** Opening Information given block **

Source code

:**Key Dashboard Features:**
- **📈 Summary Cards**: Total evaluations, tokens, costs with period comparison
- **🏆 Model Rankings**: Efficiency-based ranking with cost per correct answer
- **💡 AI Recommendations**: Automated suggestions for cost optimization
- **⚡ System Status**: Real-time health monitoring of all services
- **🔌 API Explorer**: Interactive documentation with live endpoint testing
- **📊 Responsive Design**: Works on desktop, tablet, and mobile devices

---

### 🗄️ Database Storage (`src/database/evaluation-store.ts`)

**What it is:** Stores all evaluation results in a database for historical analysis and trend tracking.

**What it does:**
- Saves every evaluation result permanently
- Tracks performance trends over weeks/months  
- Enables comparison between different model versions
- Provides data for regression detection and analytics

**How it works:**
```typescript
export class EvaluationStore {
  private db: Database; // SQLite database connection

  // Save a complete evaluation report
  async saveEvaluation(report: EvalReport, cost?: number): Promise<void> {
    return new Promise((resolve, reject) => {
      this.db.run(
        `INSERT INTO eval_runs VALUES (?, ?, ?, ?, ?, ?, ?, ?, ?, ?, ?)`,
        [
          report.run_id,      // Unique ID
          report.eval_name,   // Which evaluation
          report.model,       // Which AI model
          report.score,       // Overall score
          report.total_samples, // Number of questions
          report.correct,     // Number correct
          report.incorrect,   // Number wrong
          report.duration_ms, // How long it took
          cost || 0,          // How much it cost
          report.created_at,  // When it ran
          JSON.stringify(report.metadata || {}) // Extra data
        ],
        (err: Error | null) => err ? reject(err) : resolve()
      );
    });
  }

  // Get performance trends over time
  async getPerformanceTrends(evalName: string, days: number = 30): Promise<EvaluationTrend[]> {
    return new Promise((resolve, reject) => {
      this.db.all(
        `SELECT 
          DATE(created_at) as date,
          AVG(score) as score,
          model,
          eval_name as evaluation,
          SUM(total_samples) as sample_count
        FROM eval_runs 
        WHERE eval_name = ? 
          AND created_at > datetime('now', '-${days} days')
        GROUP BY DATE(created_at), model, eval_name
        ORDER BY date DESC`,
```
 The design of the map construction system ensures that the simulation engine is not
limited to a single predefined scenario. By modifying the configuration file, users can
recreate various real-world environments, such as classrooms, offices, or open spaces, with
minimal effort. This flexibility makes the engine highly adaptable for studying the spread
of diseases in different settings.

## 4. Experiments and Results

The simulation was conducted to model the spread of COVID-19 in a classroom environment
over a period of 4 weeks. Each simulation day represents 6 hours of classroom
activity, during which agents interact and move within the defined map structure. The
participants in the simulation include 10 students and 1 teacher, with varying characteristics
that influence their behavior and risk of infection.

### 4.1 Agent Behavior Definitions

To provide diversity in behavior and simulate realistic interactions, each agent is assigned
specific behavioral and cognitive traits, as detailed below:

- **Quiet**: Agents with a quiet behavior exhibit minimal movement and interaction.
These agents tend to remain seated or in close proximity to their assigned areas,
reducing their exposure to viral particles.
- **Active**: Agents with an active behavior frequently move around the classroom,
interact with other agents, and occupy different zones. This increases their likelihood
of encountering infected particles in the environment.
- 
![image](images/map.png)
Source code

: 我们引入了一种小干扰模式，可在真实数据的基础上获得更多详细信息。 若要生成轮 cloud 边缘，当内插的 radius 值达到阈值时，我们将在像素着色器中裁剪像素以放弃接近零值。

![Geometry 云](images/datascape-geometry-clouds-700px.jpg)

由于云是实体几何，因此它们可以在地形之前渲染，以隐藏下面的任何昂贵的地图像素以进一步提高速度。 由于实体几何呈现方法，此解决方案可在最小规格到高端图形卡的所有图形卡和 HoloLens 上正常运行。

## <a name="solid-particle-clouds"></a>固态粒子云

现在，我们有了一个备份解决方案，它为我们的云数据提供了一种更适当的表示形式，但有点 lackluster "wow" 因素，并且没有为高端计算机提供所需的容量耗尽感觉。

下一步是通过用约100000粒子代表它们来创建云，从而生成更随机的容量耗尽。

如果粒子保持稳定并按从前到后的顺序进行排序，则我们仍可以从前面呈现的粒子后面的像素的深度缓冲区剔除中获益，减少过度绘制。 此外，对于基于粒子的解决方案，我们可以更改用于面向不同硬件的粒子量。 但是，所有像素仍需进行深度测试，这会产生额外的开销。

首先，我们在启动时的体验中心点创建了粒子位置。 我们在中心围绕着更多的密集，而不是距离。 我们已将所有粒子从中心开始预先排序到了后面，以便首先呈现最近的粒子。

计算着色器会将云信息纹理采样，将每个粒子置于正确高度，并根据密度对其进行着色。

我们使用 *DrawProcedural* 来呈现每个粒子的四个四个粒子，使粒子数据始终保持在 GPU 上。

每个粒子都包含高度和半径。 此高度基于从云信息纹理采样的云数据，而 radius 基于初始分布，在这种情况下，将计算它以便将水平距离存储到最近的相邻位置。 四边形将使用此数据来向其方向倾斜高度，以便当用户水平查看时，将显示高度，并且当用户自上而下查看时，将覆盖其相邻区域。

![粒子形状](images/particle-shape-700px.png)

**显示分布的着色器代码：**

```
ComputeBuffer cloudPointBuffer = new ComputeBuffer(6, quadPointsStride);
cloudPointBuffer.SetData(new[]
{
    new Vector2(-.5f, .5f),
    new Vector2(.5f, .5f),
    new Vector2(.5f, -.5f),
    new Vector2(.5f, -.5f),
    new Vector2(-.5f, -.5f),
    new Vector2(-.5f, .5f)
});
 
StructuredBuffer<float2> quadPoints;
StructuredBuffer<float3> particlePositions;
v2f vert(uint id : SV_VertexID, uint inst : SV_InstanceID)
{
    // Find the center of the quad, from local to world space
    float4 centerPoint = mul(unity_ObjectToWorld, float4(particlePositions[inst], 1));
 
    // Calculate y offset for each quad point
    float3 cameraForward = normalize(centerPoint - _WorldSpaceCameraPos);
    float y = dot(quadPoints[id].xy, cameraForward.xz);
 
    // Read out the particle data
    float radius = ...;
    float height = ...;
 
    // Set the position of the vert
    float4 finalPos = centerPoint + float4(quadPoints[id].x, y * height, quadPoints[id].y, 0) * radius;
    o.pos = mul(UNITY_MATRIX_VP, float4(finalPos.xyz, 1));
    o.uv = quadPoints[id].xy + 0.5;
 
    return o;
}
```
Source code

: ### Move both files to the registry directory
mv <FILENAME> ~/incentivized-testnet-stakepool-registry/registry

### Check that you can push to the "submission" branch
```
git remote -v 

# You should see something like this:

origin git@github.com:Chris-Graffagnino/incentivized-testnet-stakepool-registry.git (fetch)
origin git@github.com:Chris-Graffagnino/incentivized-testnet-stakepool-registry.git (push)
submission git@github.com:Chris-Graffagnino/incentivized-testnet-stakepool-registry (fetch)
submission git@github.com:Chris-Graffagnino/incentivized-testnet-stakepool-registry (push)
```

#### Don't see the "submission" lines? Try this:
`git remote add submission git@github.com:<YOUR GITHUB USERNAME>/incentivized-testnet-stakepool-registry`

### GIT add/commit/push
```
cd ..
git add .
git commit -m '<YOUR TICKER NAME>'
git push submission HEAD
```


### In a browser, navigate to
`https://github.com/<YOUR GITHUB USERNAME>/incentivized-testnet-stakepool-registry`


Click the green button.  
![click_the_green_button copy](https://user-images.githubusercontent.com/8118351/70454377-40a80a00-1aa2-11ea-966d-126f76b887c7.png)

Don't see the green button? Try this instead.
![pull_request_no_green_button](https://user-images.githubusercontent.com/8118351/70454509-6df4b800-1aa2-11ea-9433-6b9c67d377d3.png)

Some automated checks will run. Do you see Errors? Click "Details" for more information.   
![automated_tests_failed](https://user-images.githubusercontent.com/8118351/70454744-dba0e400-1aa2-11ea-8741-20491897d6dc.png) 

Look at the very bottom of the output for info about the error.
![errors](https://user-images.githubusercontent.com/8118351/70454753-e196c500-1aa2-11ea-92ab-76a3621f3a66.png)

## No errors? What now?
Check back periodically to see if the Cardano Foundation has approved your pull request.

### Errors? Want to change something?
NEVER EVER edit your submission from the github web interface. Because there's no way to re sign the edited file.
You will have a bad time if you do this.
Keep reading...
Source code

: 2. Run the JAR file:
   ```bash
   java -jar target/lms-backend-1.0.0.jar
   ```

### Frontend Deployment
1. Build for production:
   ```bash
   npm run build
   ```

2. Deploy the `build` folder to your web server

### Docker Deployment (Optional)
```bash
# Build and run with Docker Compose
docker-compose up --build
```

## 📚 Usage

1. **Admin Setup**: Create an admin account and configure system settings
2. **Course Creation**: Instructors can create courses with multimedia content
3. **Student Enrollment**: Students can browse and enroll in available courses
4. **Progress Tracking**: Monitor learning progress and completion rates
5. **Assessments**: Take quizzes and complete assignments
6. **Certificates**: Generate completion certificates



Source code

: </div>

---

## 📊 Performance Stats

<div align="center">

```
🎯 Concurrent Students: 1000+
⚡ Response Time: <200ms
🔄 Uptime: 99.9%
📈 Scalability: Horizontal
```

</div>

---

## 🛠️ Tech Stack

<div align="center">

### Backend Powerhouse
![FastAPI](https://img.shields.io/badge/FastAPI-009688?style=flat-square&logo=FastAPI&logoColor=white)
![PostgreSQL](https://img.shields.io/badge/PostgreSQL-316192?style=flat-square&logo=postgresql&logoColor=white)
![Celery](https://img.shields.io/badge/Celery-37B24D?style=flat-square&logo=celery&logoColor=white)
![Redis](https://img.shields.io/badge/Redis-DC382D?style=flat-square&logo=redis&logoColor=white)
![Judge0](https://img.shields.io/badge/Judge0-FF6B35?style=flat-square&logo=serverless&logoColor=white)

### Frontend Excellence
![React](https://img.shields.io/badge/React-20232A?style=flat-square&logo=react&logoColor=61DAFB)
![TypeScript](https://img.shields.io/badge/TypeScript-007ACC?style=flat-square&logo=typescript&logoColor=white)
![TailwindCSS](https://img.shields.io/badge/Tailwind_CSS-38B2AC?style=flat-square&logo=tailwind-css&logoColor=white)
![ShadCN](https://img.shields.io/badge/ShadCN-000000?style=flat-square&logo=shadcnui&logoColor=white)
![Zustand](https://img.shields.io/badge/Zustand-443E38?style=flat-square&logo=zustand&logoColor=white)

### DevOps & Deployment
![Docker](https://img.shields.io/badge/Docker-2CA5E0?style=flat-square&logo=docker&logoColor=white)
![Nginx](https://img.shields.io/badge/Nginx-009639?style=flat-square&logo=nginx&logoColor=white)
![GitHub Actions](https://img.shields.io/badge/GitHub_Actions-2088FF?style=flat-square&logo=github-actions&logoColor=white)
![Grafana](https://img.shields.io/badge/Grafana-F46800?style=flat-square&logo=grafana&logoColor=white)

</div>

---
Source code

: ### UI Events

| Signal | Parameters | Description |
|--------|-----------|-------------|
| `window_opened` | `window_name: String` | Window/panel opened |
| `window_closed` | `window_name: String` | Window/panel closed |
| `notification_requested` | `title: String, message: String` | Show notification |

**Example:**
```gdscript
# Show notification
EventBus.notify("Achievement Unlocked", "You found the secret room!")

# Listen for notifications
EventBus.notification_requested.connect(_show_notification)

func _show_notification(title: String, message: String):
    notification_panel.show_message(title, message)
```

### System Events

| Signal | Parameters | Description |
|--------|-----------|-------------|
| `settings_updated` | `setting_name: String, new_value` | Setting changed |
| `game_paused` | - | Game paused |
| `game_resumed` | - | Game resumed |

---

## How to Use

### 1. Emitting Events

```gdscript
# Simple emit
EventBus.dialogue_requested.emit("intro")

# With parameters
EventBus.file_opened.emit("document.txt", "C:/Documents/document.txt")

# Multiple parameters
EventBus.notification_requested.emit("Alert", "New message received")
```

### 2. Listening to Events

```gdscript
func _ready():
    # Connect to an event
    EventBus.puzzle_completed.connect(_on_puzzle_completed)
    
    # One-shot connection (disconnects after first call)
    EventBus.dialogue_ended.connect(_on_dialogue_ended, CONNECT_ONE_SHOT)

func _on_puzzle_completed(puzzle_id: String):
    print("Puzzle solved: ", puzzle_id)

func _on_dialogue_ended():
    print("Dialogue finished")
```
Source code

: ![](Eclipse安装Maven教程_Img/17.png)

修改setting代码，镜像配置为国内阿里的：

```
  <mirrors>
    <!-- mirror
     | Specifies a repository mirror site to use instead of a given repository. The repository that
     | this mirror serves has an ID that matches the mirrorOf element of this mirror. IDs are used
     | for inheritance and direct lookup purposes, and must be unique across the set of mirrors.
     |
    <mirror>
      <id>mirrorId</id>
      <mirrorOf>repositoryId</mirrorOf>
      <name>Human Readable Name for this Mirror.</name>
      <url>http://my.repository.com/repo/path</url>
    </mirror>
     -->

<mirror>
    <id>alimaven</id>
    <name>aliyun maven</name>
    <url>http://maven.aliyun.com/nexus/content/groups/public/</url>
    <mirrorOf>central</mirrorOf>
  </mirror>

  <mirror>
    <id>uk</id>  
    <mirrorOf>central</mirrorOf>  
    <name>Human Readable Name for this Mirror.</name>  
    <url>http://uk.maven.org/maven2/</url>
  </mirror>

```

** Closing Information given block **

Go through the entries above and copy out every line that includes the word "completion".

4. **Progress Tracking**: Monitor learning progress and completion rates
6. **Certificates**: Generate completion certificates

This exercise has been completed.